**Material for this task**
• • • • •

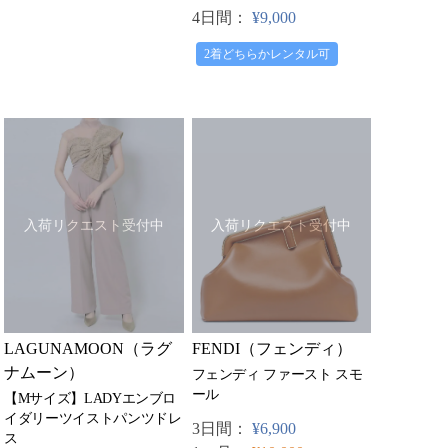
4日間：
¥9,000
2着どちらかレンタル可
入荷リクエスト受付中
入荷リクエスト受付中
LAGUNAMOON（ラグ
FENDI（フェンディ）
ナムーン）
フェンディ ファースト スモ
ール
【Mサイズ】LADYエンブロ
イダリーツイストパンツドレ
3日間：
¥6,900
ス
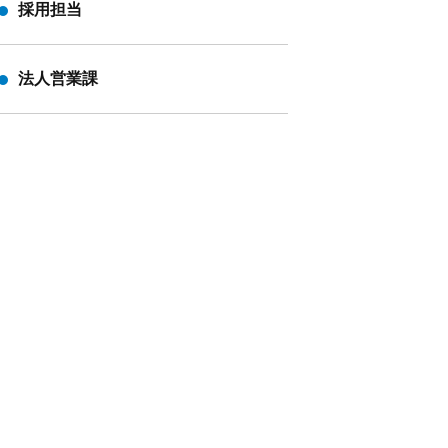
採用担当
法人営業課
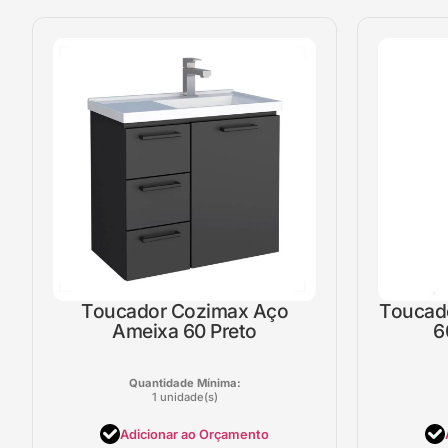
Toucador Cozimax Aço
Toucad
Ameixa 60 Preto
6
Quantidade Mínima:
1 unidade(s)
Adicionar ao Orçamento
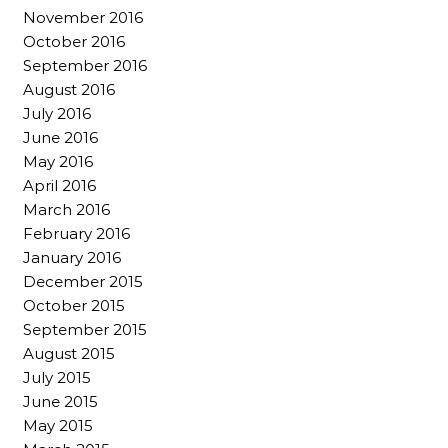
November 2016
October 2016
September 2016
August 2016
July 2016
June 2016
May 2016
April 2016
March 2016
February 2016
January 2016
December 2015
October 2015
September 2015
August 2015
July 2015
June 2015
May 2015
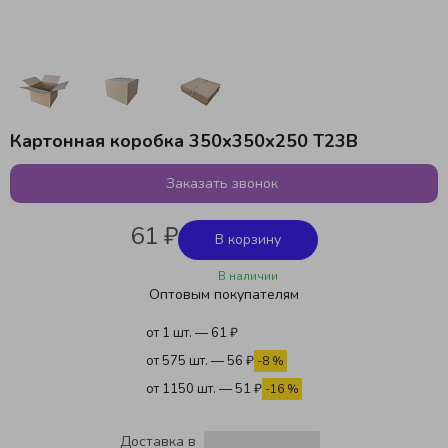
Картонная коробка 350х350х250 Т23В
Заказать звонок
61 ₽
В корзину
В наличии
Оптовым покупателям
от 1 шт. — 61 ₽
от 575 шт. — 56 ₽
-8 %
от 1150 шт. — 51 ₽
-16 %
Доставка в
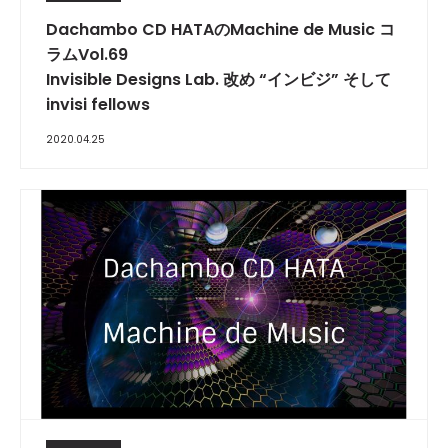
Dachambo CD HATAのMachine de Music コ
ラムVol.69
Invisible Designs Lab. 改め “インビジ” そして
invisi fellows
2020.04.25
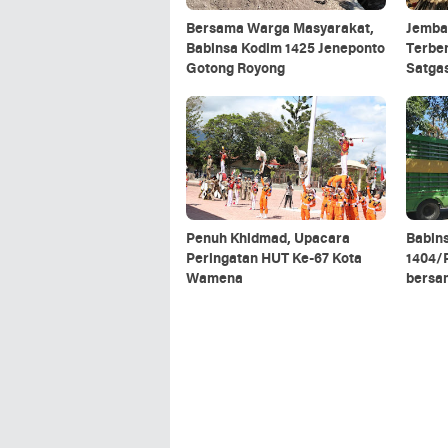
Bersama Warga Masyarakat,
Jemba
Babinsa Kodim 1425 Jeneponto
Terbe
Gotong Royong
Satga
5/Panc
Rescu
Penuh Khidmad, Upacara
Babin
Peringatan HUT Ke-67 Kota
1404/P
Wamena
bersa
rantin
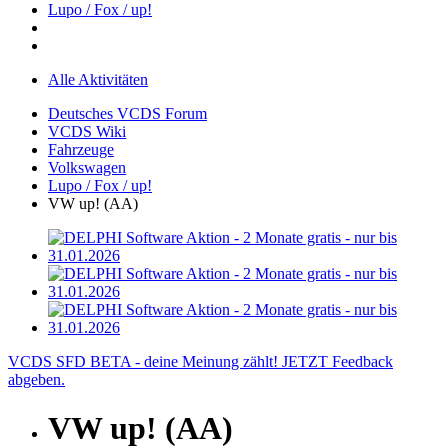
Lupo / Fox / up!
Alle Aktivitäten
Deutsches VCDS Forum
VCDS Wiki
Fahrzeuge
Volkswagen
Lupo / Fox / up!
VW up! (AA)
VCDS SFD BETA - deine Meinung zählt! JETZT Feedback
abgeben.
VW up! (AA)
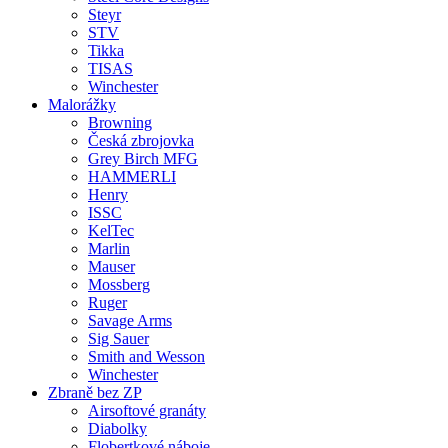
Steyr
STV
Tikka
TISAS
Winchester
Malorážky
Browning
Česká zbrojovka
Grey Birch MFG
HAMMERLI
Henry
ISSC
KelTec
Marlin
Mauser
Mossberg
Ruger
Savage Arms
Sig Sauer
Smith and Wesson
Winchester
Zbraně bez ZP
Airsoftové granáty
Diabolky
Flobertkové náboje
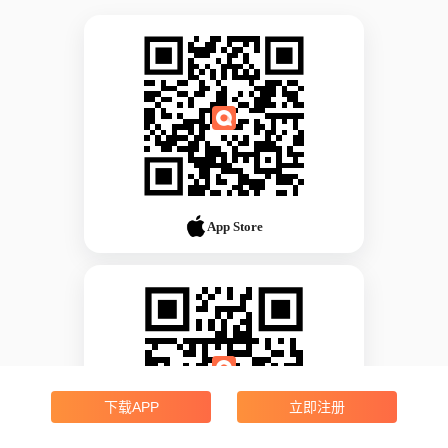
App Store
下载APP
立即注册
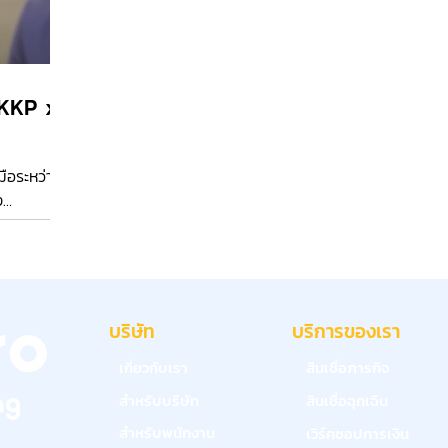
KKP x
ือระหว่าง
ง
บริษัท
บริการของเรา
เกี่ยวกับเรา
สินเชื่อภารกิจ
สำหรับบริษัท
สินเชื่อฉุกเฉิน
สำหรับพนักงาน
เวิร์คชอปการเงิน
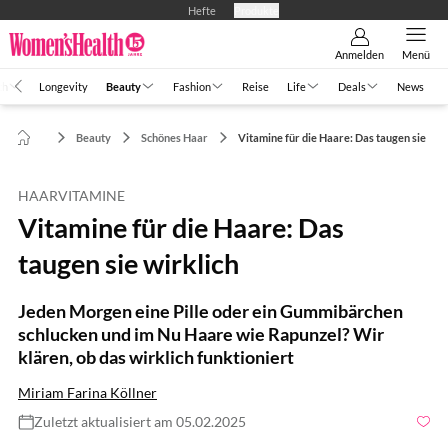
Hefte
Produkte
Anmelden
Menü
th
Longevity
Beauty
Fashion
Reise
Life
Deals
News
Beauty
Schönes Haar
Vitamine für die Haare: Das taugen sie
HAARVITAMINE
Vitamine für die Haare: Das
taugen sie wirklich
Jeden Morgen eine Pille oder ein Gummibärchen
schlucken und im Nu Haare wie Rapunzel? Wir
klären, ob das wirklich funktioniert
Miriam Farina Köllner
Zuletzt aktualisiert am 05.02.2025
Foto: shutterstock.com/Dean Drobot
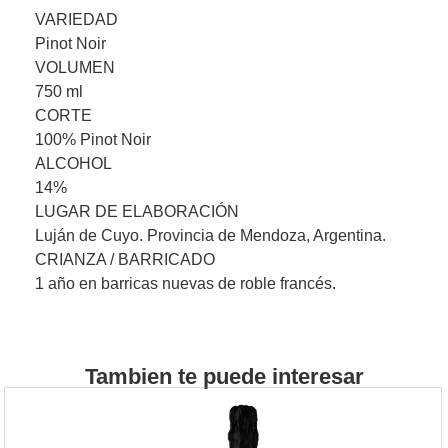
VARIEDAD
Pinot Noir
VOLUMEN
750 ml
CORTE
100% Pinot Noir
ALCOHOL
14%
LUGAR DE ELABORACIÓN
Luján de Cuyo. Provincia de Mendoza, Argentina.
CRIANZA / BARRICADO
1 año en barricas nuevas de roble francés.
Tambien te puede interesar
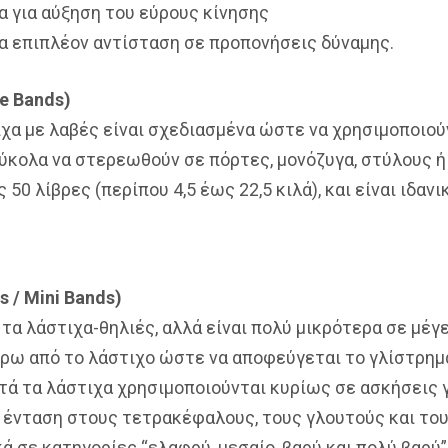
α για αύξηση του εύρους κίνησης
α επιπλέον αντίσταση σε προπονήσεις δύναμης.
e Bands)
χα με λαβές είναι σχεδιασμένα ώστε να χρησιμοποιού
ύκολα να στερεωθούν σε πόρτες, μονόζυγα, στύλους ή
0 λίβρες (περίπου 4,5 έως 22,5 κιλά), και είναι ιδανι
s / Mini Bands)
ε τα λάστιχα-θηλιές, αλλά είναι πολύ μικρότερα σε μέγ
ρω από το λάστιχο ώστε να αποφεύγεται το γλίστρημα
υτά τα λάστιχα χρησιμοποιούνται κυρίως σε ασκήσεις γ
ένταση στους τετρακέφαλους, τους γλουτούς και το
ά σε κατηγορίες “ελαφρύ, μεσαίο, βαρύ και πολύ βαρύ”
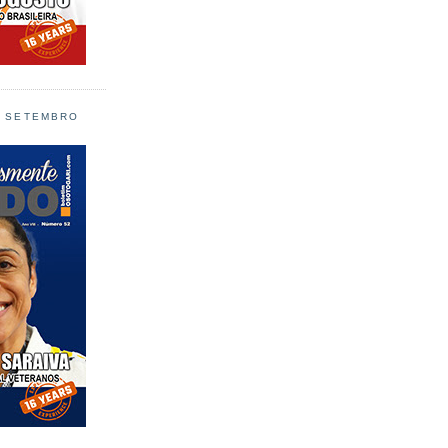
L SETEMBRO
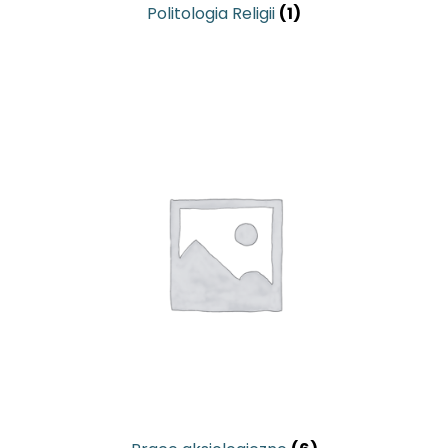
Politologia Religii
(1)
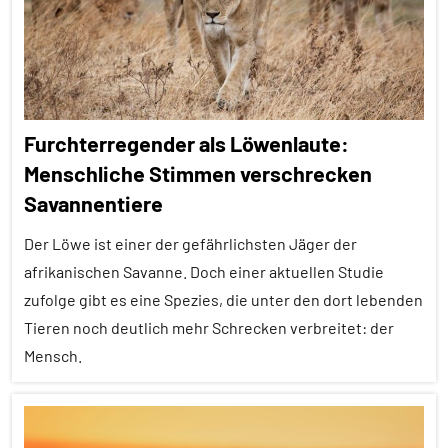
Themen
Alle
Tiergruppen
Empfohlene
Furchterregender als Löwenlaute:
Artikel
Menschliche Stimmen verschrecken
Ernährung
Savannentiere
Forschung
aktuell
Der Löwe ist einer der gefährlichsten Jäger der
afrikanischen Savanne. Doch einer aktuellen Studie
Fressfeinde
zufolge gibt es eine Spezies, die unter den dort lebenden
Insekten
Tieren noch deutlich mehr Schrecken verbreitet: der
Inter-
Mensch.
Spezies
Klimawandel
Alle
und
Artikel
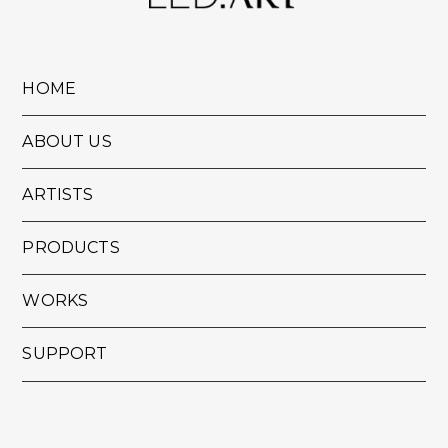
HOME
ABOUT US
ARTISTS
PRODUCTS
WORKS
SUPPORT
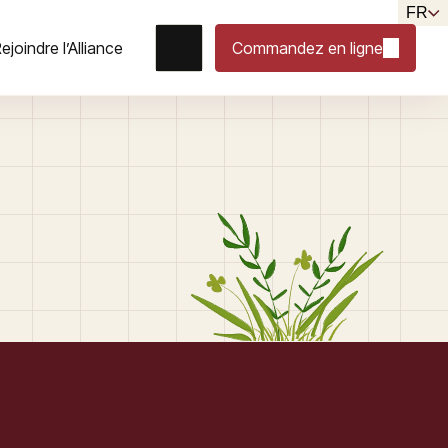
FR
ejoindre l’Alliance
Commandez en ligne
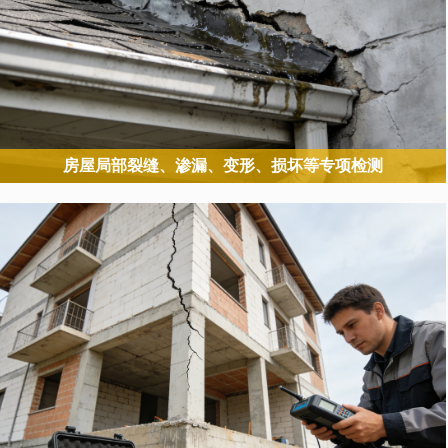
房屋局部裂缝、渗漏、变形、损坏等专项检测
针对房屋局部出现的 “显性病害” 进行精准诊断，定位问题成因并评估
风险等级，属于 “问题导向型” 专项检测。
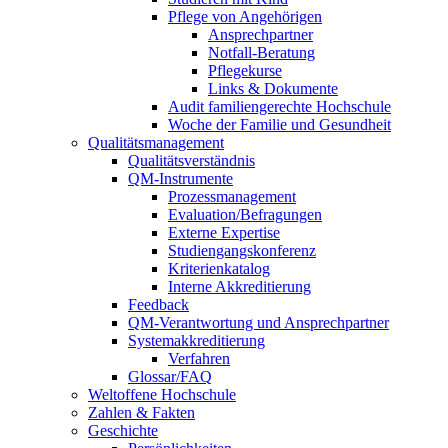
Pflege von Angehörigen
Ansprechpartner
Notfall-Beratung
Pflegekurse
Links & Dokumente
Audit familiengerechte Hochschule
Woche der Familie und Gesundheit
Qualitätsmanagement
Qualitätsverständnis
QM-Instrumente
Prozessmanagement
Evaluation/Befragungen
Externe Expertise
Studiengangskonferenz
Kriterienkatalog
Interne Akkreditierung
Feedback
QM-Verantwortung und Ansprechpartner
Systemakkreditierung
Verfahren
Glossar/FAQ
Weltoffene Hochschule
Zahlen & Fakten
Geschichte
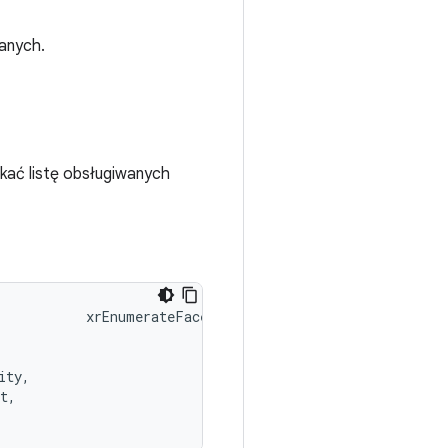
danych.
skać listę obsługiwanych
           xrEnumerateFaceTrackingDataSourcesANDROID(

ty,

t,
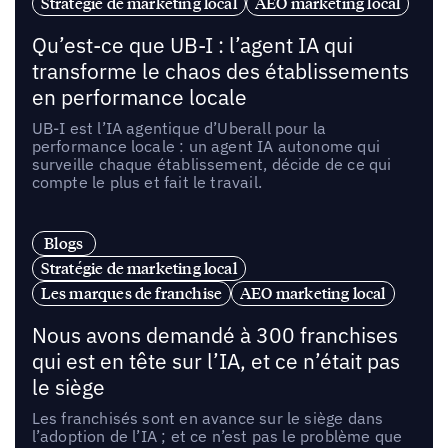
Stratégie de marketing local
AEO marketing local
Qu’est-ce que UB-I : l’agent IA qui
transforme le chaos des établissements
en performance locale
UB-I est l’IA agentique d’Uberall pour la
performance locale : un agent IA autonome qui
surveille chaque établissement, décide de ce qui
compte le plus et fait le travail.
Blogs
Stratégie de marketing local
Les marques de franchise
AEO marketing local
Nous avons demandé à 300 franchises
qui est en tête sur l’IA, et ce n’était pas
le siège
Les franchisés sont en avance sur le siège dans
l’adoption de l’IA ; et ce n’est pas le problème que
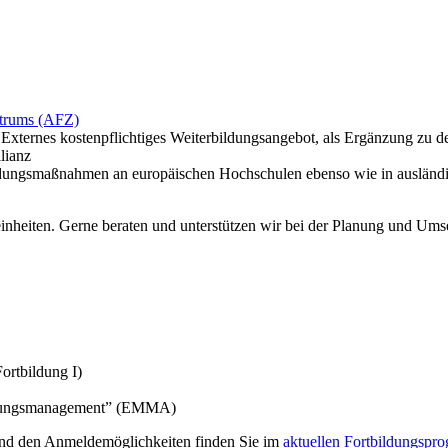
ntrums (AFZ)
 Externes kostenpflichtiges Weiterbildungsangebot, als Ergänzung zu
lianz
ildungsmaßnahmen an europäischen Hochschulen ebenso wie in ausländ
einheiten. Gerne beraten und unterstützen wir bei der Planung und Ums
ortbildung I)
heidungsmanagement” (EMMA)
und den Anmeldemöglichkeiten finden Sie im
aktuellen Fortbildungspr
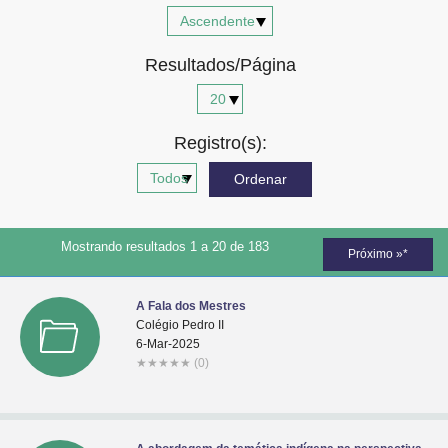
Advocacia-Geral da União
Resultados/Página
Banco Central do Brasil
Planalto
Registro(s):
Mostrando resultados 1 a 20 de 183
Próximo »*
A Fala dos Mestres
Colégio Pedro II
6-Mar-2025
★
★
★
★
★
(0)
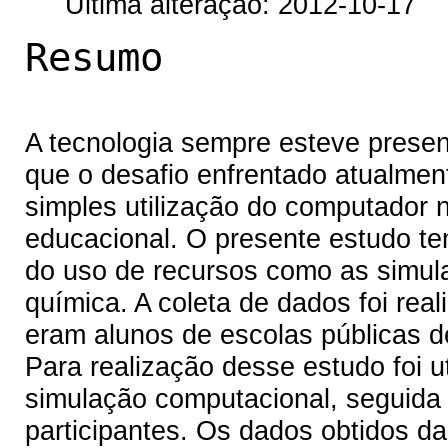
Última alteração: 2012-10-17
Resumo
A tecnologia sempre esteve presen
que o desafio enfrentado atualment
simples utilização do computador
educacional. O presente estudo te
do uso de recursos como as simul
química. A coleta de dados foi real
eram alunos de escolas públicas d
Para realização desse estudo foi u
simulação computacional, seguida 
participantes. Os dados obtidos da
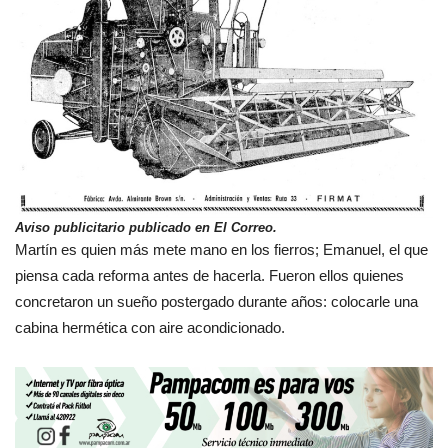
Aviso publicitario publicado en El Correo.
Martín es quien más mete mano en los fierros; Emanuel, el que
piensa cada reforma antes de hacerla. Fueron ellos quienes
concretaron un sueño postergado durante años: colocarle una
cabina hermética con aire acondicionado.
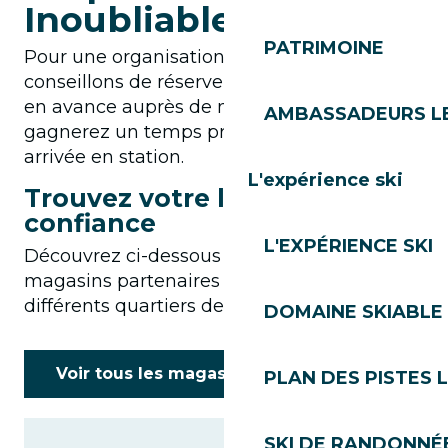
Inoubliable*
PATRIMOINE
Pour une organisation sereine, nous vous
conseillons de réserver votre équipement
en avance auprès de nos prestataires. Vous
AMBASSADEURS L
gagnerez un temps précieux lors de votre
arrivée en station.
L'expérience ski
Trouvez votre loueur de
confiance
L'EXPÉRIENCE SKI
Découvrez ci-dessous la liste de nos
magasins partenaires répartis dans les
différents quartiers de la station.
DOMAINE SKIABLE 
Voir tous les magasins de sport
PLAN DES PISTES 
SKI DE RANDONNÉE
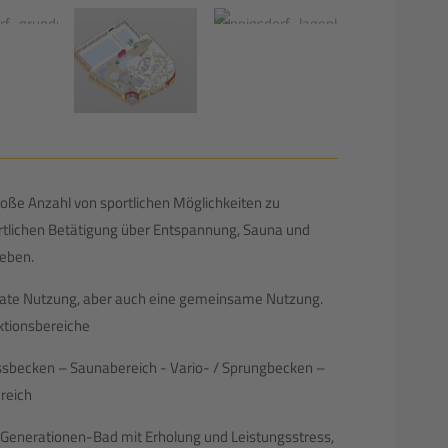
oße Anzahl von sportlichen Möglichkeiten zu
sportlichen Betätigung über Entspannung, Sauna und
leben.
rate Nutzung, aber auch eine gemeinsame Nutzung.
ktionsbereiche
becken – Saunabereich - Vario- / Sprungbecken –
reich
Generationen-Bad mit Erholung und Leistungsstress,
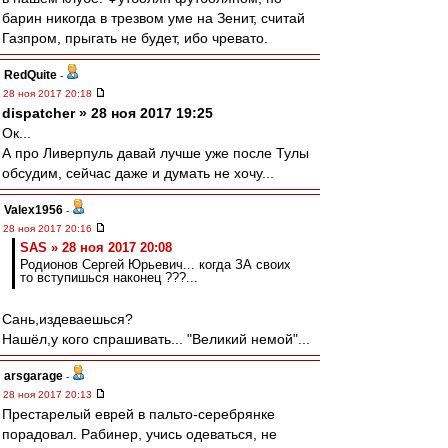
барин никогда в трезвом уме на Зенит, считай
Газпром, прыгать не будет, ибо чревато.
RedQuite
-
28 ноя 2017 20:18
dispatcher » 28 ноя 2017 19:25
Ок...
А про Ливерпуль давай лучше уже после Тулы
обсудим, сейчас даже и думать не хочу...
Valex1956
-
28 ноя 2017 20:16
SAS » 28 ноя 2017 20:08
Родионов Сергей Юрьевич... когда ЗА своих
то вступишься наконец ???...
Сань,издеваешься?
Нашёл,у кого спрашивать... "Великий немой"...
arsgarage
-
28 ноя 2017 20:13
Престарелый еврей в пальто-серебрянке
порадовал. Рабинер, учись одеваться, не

• • • • •

**Exercise requirements**
Look through the entries and copy every line in which the string "είναι" appears.

**Answer box**
χα με λαβές είναι σχεδιασμένα ώστε να χρησιμοποιού
0 λίβρες (περίπου 4,5 έως 22,5 κιλά), και είναι ιδανι
ε τα λάστιχα-θηλιές, αλλά είναι πολύ μικρότερα σε μέγ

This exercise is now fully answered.